- _SUPPLIED TEXT_:
The article by Cantor and Thomas on “Pain Relief, Acceleration of Death, and Criminal Law” (KIEJ, June 1996) was a tortured attempt to develop criteria for the humane and compassionate physician who tries to serve the needs of a patient in unremitting pain. There are three areas that merit comment.

The authors dealt with pain medications that might have the undesirable side effect of causing death. They did not mention tolerance, which usually occurs in a patient with chronic pain and which would require exceedingly high doses to be effective. They did not mention barbiturates, which are preferable to opiates in causing death and which are used increasingly by compassionate physicians to answer the pleas of their suffering patients, but for which there is no excuse about alleviating pain. Would the criminal law just call the prescription of a lethal dose of barbiturates a reckless act and require conviction? Fortunately, juries, as the authors point out, do not balance these formulas on the head of a pin. When they see the circumstances under which these doctors do help their patients, they choose to nullify the law and would ignore the suggestions made in this article.

The authors refer to the “consent” of the patient. They do not mention that these doctors are operating with more than consent; they are administering these medications because suffering patients are begging them to put them out of their pain and the indignities of the dying process. The article discusses the process as though it were the same as consent to elective surgery. These patients—with AIDS, cancer, and hopeless neurological degeneration—are not simply agreeing to a procedure; they are desperately seeking a way out. If the criminal law were to develop criteria for physician aid in dying, certainly one of them should be the active, witnessed, repeated request of such a patient for a certain, quick, painless, gentle death.

The third point is that physicians do not face prosecution when administering no treatment to a patient whose life could be saved with treatment but who chooses not to receive it. This has been upheld by the U.S. Supreme Court; no criteria for suffering, alternatives, terminality, justifiability, or unbearability are required. The doctor can stand by while the patient dies what may be a protracted, difficult death, but it is within the law. What matters in this situation is the decision of the patient to refuse treatment, and that is absolute. How ironic that the patient who cannot refuse treatment must, with his or her doctor, jump through all these hoops to achieve a peaceful death.

- _RECORDS SUPPLIED_:
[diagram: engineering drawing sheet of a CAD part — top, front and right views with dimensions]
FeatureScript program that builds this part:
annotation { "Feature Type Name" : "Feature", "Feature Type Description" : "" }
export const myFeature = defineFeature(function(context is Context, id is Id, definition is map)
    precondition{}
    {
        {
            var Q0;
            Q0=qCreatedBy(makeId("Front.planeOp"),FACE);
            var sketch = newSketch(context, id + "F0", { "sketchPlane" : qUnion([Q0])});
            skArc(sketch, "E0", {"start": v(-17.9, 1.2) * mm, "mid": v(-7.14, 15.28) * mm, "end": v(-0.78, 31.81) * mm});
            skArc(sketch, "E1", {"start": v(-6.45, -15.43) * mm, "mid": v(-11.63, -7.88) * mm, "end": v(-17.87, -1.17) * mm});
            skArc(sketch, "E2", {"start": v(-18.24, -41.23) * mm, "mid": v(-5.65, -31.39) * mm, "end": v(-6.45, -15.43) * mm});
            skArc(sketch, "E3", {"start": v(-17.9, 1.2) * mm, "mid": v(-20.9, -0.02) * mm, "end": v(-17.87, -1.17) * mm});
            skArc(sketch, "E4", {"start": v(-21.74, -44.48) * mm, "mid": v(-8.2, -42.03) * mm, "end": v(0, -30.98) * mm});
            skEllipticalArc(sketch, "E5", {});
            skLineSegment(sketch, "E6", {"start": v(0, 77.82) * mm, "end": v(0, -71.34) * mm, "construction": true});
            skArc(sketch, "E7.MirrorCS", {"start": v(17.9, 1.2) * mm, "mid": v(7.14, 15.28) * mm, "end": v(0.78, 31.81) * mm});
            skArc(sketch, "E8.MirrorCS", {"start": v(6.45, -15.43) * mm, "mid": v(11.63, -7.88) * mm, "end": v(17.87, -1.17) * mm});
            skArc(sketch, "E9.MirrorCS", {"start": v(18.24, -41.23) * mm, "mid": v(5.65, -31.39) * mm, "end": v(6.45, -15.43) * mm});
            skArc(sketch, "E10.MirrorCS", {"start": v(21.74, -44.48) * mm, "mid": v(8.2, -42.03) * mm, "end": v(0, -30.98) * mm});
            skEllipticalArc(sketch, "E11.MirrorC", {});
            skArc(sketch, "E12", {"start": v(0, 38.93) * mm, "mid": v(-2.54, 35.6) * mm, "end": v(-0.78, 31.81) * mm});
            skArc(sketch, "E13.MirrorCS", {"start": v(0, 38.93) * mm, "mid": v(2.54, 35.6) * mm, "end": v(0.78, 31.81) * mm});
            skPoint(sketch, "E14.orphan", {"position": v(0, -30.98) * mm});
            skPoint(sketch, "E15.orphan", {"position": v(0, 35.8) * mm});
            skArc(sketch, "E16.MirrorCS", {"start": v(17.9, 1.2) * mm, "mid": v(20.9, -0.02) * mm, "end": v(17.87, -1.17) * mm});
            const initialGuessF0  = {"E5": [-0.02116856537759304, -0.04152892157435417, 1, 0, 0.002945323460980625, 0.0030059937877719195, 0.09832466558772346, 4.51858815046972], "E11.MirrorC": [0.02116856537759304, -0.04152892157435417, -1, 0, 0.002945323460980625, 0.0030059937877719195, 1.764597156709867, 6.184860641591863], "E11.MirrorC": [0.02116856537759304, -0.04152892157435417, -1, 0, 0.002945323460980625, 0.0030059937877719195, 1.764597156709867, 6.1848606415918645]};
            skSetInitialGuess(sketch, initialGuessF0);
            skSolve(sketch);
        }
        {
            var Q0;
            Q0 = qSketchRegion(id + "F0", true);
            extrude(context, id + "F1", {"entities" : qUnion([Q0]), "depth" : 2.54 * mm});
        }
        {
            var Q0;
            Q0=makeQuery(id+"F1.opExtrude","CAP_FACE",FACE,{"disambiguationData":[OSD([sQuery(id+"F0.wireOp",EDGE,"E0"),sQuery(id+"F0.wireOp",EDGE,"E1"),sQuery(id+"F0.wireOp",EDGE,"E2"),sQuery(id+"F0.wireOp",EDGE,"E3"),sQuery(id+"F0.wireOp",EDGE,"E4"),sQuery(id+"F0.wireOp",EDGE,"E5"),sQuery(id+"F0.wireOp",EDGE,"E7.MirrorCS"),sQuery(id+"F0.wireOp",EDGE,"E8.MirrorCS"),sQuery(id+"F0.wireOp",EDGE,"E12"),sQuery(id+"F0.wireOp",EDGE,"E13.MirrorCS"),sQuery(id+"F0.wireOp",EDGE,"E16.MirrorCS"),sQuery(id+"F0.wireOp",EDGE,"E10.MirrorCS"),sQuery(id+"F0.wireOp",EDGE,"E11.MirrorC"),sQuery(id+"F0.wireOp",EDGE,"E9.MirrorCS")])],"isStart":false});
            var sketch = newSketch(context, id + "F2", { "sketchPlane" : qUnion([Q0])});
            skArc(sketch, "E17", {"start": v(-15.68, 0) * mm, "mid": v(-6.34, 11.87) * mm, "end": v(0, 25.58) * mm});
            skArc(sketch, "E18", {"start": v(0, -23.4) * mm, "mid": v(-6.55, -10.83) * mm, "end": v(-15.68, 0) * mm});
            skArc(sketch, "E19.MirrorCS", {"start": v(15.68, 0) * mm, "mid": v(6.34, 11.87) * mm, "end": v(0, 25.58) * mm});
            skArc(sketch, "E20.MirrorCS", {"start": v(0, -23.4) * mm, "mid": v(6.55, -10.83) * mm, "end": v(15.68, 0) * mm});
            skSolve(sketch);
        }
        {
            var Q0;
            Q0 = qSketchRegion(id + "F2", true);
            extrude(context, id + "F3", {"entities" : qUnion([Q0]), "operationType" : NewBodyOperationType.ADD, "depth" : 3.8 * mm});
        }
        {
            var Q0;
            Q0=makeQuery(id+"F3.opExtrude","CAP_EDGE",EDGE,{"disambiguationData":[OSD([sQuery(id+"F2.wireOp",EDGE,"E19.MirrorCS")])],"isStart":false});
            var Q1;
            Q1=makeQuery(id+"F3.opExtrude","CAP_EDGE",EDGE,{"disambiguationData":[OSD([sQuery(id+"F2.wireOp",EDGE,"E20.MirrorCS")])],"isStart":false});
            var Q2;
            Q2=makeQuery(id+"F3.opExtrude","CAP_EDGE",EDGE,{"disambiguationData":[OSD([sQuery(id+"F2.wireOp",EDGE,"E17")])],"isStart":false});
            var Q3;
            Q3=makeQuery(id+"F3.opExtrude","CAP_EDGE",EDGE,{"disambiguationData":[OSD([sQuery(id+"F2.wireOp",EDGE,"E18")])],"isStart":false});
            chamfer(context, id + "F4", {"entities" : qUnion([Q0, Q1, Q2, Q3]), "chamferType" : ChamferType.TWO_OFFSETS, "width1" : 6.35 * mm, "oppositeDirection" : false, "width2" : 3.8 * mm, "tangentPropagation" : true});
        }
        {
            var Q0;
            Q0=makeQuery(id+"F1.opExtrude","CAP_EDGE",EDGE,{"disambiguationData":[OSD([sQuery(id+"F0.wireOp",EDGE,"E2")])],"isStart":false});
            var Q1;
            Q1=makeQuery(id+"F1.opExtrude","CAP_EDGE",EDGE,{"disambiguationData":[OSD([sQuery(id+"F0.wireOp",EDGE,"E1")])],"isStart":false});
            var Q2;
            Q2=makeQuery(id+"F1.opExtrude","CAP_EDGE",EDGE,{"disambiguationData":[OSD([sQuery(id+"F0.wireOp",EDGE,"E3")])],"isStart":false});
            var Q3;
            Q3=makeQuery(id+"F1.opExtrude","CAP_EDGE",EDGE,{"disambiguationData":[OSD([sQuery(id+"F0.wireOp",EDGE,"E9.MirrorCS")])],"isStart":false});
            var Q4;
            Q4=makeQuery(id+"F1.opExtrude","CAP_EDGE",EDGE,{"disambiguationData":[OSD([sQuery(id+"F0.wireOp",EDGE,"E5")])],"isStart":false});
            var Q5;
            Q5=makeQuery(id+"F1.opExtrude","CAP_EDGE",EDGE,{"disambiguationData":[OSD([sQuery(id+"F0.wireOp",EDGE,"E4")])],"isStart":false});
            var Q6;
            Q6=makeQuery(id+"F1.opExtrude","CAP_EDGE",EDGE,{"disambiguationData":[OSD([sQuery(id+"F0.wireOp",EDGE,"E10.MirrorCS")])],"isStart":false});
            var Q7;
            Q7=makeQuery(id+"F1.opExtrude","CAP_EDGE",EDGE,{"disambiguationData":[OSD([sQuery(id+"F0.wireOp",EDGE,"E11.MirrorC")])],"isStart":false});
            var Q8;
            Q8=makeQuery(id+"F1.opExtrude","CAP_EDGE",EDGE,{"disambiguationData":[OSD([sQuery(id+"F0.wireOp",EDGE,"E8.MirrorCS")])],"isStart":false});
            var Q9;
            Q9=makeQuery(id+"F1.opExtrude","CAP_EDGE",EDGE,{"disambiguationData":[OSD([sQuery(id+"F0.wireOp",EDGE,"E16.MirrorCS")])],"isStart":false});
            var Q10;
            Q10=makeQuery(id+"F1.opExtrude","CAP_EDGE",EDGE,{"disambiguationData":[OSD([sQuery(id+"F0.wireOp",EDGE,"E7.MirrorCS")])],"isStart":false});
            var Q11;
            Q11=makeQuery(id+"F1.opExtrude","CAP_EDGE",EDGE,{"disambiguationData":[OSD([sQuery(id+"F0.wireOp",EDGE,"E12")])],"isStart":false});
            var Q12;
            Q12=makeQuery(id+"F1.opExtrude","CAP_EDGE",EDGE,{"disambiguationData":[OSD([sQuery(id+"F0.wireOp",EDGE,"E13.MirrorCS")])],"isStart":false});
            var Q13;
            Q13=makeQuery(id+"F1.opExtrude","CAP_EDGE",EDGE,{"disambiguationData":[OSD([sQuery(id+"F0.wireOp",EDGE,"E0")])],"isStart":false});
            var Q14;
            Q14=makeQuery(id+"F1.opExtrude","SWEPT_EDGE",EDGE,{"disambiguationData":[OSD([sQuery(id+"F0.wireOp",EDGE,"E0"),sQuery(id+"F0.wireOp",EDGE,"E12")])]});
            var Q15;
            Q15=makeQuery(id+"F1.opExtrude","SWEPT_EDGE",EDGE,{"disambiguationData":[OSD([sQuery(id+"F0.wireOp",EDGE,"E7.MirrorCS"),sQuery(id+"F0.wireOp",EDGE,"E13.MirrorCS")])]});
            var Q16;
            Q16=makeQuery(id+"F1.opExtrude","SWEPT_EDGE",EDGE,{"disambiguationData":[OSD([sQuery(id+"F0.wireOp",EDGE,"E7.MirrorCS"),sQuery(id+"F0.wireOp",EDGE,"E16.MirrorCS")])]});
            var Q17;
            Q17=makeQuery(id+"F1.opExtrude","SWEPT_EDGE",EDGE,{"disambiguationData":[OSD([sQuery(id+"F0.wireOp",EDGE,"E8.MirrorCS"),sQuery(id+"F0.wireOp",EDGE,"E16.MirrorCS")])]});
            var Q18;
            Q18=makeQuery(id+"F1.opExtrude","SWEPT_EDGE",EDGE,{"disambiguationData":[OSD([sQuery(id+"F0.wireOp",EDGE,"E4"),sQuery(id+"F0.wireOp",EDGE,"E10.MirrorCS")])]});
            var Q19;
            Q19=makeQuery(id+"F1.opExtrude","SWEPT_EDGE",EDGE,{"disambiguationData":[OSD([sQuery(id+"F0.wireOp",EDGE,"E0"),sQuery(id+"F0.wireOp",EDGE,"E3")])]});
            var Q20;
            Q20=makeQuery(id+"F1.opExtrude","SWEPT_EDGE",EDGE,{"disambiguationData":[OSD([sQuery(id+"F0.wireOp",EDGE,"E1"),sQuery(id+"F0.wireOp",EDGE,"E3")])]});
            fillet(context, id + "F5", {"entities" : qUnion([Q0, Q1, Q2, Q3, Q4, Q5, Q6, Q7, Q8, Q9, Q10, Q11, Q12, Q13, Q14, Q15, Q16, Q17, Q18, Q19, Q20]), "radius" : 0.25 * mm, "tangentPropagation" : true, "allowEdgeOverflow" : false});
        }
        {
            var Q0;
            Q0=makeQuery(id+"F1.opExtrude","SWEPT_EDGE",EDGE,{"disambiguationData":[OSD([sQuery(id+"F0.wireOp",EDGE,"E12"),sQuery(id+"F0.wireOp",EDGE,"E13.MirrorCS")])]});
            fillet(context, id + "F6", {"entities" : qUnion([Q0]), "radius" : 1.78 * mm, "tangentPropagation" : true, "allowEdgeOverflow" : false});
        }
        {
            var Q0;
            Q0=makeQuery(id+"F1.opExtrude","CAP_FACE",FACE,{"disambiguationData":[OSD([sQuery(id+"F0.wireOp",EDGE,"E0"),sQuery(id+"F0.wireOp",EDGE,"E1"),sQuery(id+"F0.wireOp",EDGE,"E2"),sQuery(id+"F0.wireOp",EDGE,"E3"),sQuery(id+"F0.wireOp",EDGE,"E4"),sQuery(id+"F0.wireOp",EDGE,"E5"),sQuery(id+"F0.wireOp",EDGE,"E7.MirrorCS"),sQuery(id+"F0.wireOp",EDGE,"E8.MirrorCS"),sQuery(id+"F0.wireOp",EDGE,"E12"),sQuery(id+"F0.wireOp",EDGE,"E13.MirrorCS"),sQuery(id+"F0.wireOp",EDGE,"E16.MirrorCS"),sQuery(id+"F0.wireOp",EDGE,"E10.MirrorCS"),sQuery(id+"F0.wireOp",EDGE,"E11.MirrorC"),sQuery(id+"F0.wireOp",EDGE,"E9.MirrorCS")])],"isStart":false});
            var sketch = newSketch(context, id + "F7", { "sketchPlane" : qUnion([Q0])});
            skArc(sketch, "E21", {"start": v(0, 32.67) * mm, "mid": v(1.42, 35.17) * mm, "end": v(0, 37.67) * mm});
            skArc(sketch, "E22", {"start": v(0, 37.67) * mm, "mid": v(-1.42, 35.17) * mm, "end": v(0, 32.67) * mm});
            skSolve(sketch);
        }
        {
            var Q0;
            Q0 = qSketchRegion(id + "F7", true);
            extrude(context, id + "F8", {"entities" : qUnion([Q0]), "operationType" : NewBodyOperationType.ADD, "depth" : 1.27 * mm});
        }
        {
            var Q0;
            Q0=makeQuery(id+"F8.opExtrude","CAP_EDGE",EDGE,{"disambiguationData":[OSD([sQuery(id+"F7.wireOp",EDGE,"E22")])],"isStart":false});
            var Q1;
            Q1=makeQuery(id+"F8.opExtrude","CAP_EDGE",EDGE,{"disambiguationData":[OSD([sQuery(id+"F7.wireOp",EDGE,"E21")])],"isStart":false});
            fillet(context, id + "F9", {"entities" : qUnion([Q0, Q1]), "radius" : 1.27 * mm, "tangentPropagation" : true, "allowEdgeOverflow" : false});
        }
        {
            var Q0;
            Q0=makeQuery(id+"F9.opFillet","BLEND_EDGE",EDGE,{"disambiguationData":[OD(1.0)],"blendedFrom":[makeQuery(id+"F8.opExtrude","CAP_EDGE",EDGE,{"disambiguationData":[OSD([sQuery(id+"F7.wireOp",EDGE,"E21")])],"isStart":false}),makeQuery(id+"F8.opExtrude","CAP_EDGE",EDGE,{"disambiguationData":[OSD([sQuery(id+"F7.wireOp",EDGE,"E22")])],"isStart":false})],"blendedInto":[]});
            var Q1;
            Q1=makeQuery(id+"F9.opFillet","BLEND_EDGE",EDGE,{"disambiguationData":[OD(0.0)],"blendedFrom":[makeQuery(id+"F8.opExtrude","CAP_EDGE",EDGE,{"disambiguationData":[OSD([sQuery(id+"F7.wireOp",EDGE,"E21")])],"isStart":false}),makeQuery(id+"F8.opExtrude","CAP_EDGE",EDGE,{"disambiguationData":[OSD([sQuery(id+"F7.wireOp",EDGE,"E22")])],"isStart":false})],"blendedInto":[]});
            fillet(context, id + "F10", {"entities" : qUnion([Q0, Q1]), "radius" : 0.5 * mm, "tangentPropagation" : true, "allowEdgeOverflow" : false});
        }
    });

- _EXERCISE INSTRUCTIONS_:
1/ Please set down, word for word, the stretch of the letter on pain relief and criminal law from "The authors refer" through "painless, gentle death.".
2/ Take the letter on pain relief and criminal law further, beginning right after its last sentence.

- _EXERCISE ANSWERS_:
1/
The authors refer to the “consent” of the patient. They do not mention that these doctors are operating with more than consent; they are administering these medications because suffering patients are begging them to put them out of their pain and the indignities of the dying process. The article discusses the process as though it were the same as consent to elective surgery. These patients—with AIDS, cancer, and hopeless neurological degeneration—are not simply agreeing to a procedure; they are desperately seeking a way out. If the criminal law were to develop criteria for physician aid in dying, certainly one of them should be the active, witnessed, repeated request of such a patient for a certain, quick, painless, gentle death.

2/
One worries that the physician who must balance the risk of “risky pain relief” against the accusation of recklessness will err in the direction of allowing [End Page 103] the patient to bear the pain rather than help with a dose of analgesics that might be considered beyond the stipulated “risk.”

Why don’t we just be honest about it? Allow dying or hopelessly ill patients to make the decision about what they want by passing a carefully defined law allowing euthanasia rather than balancing the risk and trying to determine the “purpose” of the physician’s ministrations. We protect some patients from themselves while allowing others almost complete autonomy to make the choice of ending their lives. The authors were right in saying that proponents of rational laws consider this sheer hypocrisy.

Faye Girsh, Executive Director
Hemlock Society U.S.A.
Denver, CO

Faye Girsh misconceives our article’s objective as an “attempt to develop criteria” for the humane physician. Our goal in writing the paper was to analyze the current criminal law framework in the hope of sharpening debate and engendering normative critiques. We readily acknowledge tensions in the current legal framework and would support changes in that framework.